Extracted records

────

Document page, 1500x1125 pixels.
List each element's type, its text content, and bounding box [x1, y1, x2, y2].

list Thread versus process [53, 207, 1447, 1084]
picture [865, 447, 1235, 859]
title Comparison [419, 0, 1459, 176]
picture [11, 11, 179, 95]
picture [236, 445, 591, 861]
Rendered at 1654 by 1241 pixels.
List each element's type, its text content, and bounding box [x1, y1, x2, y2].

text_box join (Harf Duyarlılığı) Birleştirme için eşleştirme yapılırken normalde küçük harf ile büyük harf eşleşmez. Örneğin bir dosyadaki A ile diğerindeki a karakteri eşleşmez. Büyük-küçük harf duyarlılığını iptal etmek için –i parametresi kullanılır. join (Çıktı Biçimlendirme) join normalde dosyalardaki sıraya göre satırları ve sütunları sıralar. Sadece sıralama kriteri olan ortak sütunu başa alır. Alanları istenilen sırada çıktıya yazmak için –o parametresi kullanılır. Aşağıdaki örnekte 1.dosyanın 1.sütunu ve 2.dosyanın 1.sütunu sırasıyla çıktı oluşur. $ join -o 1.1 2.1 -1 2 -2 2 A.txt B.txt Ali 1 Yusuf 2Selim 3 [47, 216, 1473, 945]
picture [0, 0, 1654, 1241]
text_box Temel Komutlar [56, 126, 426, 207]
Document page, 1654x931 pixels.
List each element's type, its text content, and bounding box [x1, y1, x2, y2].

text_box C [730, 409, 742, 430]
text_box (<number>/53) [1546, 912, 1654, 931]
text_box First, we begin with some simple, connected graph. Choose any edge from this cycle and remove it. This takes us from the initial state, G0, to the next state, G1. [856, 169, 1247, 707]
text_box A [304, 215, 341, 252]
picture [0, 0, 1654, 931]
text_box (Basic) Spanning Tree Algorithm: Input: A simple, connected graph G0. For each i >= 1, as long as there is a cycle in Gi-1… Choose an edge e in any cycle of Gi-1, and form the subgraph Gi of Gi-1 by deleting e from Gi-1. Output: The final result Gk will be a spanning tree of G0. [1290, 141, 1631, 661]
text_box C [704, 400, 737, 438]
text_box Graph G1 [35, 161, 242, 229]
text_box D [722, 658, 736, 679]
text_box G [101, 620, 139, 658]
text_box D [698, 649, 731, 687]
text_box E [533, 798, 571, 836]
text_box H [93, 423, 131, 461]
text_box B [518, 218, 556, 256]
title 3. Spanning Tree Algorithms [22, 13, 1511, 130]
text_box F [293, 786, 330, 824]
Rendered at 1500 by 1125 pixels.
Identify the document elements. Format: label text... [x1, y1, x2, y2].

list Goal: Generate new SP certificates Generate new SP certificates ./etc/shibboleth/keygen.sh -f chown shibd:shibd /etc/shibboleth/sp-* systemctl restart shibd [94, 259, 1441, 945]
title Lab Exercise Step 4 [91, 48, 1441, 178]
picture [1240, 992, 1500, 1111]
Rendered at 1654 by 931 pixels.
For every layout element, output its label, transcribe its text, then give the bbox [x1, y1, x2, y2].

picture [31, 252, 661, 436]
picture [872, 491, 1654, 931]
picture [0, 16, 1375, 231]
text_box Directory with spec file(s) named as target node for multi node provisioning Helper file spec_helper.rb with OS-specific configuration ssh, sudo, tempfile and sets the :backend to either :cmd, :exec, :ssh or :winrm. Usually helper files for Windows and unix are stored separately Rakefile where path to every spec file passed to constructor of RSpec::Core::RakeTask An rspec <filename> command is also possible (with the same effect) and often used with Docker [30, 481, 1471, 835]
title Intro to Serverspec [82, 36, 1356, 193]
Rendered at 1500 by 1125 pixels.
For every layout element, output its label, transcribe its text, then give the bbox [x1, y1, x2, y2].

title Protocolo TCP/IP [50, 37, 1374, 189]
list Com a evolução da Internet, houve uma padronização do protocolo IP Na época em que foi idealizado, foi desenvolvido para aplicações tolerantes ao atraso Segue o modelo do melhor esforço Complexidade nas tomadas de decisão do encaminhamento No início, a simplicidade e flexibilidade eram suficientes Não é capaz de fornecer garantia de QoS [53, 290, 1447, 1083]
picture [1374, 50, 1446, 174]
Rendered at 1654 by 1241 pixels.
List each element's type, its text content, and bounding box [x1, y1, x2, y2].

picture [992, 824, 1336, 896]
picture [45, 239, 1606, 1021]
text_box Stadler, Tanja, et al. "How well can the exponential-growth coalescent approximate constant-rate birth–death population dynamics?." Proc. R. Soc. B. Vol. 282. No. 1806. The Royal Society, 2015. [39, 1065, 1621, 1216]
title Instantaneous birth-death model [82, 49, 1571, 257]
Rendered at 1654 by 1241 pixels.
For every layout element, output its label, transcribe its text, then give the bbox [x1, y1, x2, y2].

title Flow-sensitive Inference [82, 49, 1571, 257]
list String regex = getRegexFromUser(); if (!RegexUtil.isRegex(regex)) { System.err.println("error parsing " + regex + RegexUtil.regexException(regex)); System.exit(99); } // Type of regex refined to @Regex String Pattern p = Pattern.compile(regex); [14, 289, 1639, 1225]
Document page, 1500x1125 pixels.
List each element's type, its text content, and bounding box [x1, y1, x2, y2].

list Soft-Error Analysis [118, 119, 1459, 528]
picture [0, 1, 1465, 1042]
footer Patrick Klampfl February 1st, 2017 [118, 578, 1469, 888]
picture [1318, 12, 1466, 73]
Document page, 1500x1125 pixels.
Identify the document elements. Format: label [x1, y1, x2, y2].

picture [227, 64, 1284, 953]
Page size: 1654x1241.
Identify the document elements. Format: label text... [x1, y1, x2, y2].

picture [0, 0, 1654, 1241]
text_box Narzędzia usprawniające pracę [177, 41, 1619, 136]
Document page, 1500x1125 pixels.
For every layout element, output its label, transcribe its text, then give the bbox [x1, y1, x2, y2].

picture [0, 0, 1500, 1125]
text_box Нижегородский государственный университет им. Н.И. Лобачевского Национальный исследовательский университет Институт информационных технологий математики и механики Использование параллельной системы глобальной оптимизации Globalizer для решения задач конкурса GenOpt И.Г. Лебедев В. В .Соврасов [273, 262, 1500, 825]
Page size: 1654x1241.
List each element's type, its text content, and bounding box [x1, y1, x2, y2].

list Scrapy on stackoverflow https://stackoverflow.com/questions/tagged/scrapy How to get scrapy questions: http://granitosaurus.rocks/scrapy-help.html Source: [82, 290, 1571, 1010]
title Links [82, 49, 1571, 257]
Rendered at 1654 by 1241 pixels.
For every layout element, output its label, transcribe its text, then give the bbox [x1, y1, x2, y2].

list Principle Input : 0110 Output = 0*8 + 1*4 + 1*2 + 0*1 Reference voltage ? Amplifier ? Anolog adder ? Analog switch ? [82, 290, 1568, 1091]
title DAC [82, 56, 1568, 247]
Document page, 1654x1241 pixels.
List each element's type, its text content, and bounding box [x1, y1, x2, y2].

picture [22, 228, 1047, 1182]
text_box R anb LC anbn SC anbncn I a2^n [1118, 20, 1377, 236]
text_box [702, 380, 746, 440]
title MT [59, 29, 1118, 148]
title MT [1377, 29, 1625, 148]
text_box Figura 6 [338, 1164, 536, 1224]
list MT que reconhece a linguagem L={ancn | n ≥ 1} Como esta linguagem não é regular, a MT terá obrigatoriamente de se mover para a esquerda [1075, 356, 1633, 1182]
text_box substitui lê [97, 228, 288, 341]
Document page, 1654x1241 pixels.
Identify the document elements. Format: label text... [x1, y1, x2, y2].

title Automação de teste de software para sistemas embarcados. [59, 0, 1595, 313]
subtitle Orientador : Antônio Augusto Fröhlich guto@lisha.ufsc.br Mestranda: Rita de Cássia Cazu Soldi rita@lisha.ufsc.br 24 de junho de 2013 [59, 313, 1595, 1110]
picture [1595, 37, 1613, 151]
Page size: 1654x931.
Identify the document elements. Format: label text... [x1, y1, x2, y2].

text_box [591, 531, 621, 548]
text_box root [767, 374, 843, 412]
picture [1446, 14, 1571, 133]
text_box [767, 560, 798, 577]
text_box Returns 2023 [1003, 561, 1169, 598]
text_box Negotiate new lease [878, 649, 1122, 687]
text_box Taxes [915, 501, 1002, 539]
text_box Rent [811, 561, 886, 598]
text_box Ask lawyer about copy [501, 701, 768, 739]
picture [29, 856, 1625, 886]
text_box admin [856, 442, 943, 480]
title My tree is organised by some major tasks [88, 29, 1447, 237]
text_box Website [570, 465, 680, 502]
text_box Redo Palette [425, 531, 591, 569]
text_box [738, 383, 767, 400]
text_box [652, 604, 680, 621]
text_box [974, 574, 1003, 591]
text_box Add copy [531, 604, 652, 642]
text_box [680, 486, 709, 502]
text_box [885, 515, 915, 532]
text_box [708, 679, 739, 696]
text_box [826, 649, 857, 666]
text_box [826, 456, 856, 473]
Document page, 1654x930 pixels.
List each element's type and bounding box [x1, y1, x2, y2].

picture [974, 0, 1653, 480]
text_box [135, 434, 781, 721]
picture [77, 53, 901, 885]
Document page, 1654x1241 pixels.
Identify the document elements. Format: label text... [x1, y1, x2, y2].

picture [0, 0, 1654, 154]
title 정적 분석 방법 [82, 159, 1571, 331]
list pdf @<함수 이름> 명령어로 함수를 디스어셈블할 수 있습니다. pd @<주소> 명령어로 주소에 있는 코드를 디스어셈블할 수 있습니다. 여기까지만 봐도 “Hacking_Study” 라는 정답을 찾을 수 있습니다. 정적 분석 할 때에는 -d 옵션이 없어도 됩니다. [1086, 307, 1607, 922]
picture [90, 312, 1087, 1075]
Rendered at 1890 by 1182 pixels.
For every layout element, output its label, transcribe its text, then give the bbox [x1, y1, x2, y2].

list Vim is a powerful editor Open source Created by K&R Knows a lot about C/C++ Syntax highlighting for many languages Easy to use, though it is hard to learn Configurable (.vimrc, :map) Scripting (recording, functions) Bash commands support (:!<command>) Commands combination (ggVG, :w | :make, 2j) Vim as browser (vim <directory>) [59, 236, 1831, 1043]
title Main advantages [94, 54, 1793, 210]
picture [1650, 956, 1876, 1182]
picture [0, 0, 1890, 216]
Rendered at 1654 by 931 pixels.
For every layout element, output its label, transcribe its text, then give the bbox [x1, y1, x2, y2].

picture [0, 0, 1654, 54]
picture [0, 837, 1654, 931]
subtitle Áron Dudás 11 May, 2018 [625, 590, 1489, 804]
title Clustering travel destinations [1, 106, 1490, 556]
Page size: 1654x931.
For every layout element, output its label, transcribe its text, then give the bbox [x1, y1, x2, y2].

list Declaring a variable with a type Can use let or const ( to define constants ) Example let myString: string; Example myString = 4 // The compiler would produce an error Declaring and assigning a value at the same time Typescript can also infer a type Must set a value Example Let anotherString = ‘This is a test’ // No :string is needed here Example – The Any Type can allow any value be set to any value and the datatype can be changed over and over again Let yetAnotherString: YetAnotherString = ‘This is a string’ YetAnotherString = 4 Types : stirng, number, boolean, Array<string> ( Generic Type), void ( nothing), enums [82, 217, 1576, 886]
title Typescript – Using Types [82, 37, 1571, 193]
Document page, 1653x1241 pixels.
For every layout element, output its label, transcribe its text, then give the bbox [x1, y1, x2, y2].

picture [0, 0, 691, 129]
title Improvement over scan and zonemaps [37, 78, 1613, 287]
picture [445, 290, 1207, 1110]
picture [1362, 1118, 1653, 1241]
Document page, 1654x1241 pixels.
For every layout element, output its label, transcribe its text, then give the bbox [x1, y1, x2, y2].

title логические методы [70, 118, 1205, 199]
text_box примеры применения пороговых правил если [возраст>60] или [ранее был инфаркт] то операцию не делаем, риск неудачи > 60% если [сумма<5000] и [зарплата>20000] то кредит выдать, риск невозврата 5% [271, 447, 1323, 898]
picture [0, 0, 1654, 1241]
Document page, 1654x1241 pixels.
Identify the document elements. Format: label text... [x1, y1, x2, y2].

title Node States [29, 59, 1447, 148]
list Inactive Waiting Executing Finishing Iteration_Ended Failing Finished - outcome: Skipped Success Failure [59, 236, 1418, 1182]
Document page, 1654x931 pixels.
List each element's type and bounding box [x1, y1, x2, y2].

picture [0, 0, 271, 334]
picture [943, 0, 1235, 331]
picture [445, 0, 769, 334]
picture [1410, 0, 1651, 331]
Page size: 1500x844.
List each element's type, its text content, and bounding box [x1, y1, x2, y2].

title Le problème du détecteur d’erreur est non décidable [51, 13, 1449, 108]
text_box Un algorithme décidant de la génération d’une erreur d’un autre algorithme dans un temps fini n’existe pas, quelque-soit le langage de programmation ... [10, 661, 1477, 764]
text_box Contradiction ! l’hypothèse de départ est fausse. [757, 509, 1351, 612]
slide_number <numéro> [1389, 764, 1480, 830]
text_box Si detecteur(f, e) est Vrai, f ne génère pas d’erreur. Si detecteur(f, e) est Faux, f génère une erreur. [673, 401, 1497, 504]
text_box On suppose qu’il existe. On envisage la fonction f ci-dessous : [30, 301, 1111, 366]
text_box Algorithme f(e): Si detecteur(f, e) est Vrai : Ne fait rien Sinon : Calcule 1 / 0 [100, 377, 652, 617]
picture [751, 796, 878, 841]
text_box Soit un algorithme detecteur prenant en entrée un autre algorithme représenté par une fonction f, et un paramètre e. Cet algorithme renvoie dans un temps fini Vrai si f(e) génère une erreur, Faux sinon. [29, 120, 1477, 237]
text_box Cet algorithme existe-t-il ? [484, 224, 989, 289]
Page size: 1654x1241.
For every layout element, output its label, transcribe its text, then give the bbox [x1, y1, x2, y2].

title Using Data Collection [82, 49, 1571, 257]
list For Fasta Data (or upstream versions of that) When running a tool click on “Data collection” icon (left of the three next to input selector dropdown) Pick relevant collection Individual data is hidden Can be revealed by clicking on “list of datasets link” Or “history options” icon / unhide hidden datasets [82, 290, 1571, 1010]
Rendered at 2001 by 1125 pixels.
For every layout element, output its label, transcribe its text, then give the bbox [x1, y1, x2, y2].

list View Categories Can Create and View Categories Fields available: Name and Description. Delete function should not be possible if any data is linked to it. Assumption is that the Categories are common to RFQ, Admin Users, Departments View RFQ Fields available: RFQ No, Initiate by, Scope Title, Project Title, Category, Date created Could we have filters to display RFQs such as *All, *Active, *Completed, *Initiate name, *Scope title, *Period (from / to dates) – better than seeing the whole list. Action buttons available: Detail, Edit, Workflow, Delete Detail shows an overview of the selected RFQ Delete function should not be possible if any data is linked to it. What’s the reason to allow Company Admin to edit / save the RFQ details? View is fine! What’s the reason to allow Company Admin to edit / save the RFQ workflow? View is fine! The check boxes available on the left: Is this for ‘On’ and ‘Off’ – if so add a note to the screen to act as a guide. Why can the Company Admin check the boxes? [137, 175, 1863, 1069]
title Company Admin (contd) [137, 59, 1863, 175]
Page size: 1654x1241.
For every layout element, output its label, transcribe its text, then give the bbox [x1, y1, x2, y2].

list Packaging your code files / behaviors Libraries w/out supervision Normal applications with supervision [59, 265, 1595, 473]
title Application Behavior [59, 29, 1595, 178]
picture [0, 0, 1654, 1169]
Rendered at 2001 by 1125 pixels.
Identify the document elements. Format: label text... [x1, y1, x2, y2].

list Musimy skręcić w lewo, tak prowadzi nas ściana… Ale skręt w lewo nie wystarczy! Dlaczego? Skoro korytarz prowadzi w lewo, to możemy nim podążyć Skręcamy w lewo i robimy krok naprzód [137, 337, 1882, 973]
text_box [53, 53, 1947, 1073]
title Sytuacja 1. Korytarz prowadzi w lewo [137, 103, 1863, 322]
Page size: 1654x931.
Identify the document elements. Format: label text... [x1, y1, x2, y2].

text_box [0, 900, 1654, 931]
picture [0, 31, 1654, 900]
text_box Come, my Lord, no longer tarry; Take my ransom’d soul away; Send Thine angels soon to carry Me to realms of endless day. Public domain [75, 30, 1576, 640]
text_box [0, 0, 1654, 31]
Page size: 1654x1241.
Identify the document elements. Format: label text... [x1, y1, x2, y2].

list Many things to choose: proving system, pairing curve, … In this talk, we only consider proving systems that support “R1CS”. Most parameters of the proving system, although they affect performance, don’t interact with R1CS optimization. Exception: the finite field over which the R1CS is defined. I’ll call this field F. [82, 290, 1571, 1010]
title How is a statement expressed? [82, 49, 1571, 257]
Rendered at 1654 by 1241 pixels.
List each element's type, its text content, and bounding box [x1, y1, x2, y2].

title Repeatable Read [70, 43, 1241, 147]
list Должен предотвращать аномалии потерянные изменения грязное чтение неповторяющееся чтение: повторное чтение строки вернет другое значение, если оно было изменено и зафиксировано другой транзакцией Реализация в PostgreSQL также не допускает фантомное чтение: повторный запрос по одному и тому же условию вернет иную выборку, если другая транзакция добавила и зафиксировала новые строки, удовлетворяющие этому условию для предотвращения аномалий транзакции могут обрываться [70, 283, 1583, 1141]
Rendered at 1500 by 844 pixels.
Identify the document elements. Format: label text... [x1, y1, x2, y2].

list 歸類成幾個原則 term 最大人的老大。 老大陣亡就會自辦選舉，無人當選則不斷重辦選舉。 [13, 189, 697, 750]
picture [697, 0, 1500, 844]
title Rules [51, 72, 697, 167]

────

Required work
Turn the lines from the one containing "Rendered at 1500 by 844 pixels." through the end of the entries, inclusive, into a numbered list, leaving out any blank lines.

Response to the exercise
1. Rendered at 1500 by 844 pixels.
2. Identify the document elements. Format: label text... [x1, y1, x2, y2].
3. list 歸類成幾個原則 term 最大人的老大。 老大陣亡就會自辦選舉，無人當選則不斷重辦選舉。 [13, 189, 697, 750]
4. picture [697, 0, 1500, 844]
5. title Rules [51, 72, 697, 167]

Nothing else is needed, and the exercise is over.